Iniciativas artísticas criadas durante o isolamento social mostram que a tecnologia é um fator decisivo para a ressignificação de instituições culturais.

O que é, exatamente, um museu? Querendo ou não, a arte acaba tendo muitos significados. Ela pode servir como uma terapia, uma ferramenta de expressão, sendo a fuga ou a representação de uma realidade. Pode ser feita em forma de entretenimento e distração. Pode também ser vista como uma maneira de comunicação entre indivíduos. Mas o museu, até onde eu sei, possui apenas uma função: exibir obras de arte, dando acesso à cultura para todos que o frequentam.


E agora, durante o período de isolamento social, vemos como o contato com a arte é presente no dia a dia, com filmes, com música, em poemas, fotografias e, acima de tudo, ela tem se mostrado um importante mecanismo de fuga da intensa realidade em que estamos vivendo.

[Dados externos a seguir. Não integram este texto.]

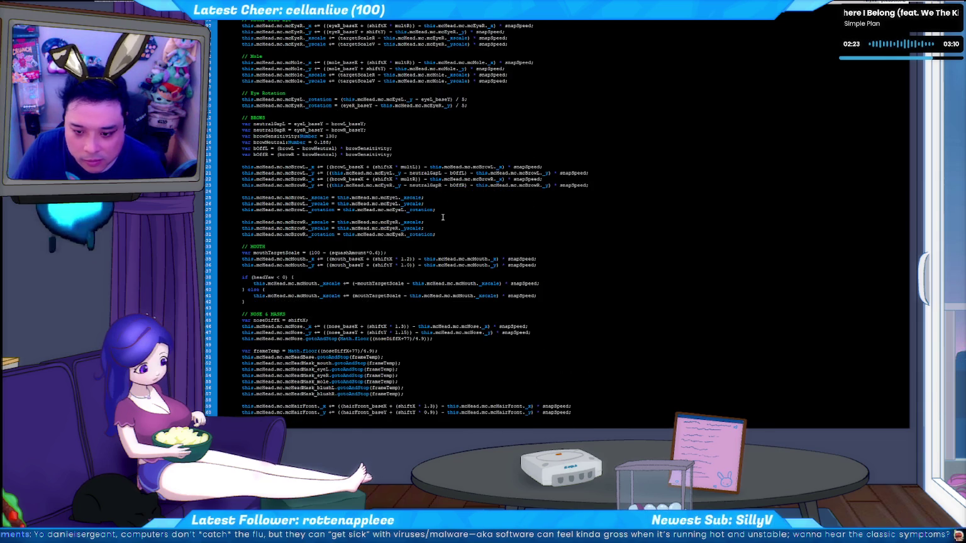
pyautogui.scroll(-6, 443, 217)
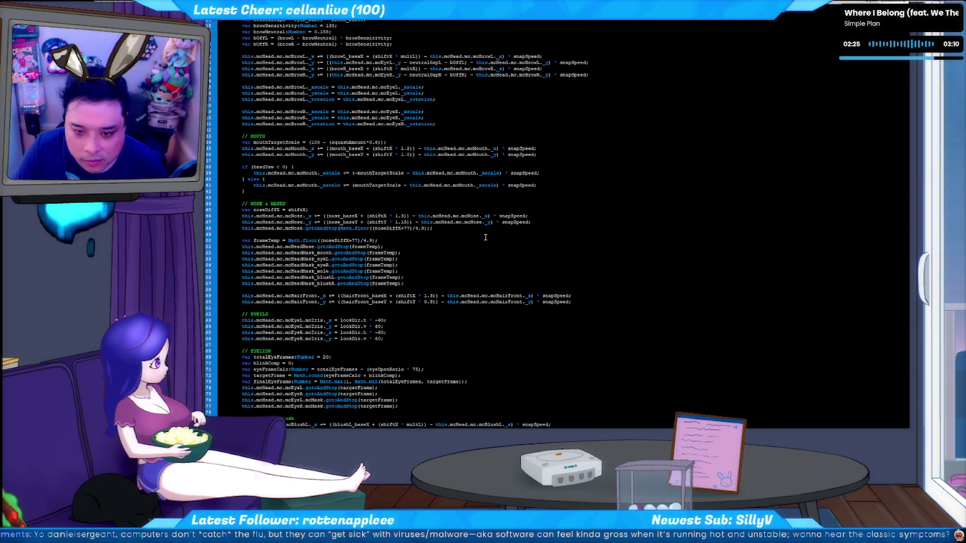
pyautogui.scroll(-2, 485, 237)
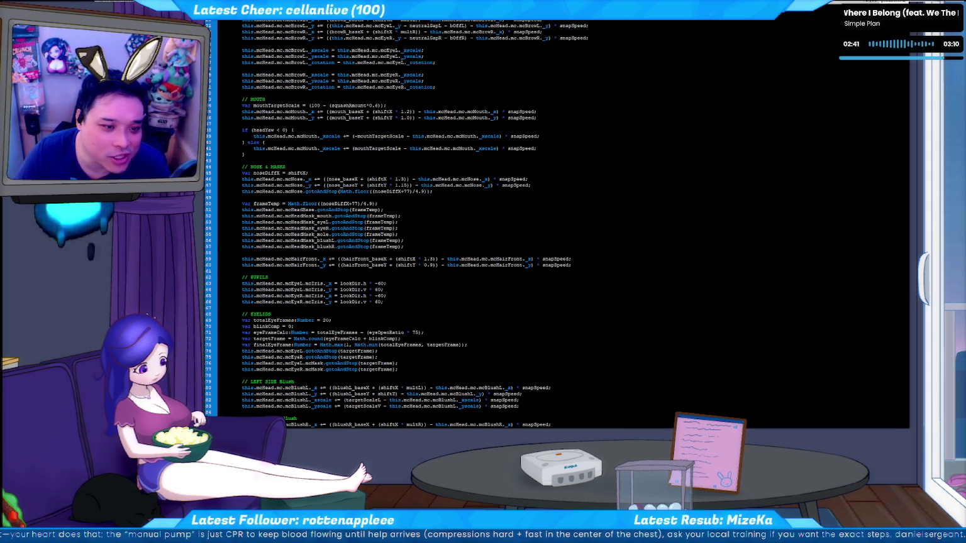
pyautogui.scroll(-1, 459, 215)
pyautogui.scroll(-1, 478, 240)
pyautogui.scroll(-2, 503, 264)
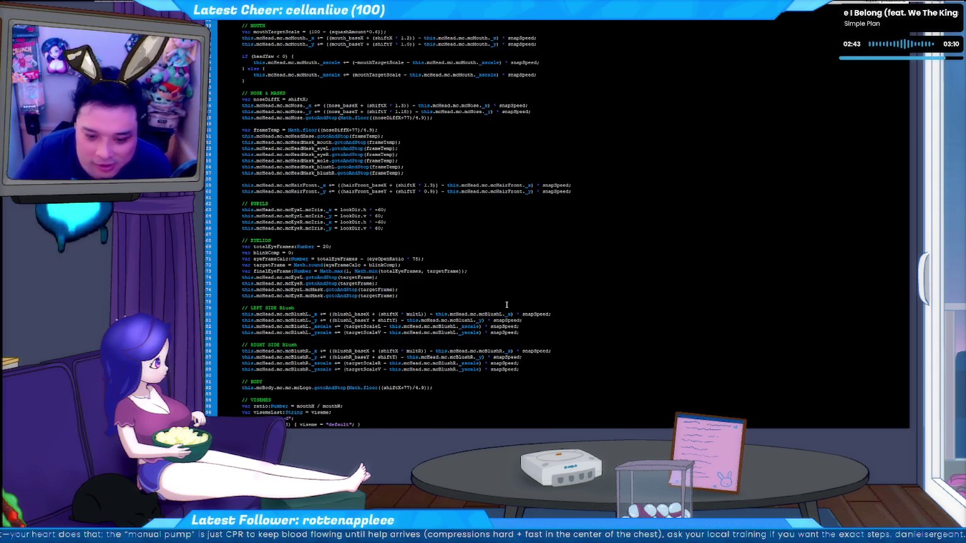
pyautogui.scroll(-3, 504, 264)
pyautogui.scroll(-4, 497, 251)
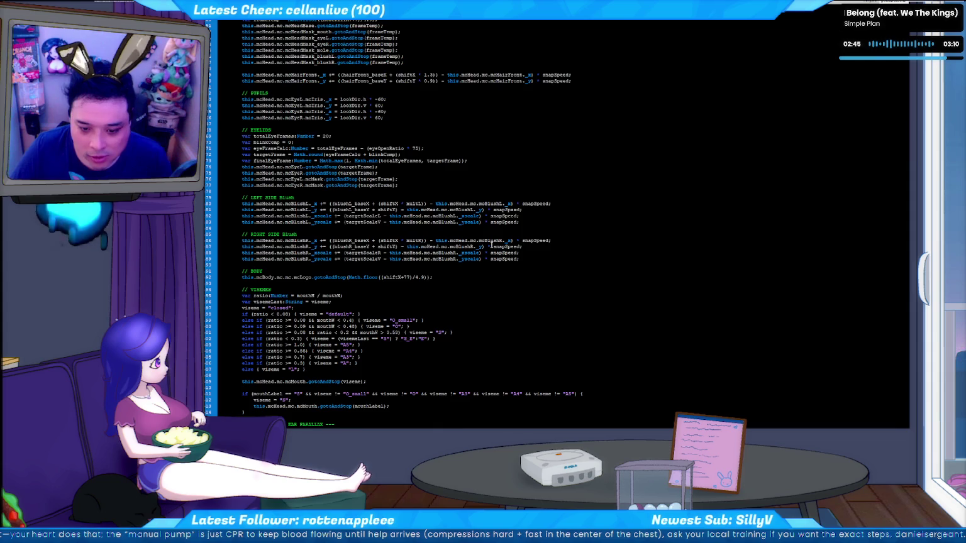
pyautogui.scroll(-5, 492, 244)
pyautogui.scroll(4, 492, 244)
pyautogui.scroll(4, 493, 251)
pyautogui.scroll(4, 497, 265)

Mas e os museus? Como fica o mundo da “arte física” quando é impossível o deslocamento até esses locais?


E mais: como serão os museus do futuro, e principalmente, os museus sobre a quarentena? O ex-curador do Museu de Arte Moderna (MAM), Felipe Chaimovich, 52, diz que “Os museus constroem representações sobre a sociedade por meio da reunião de objetos”. Pois então, o que eles irão mostrar? Será que esses tais objetos serão máscaras e tubos de álcool em gel?


O fato é que já existe esse museu e ele foi criado durante o isolamento social. Sem a possibilidade (e necessidade) de criar um local físico, Luiza Adas, 23, teve a brilhante ideia de começar um museu online. O Museu do Isolamento Brasileiro é o primeiro museu do Brasil que visa expor produções artísticas mesmo durante o período de quarentena. A ideia foi um sucesso: apenas quatro dias após sua criação, no final do mês de abril, a página do Museu do Isolamento no Instagram já possuía 3 mil seguidores e, hoje, possui aproximadamente 100 mil. Seu conteúdo é diverso, pode variar de fotografias à pinturas, bordados, desenhos, colagens e textos produzidos durante a pandemia. O museu conta com diferentes artistas brasileiros que divulgam nas redes sociais sua arte inspirada no isolamento social.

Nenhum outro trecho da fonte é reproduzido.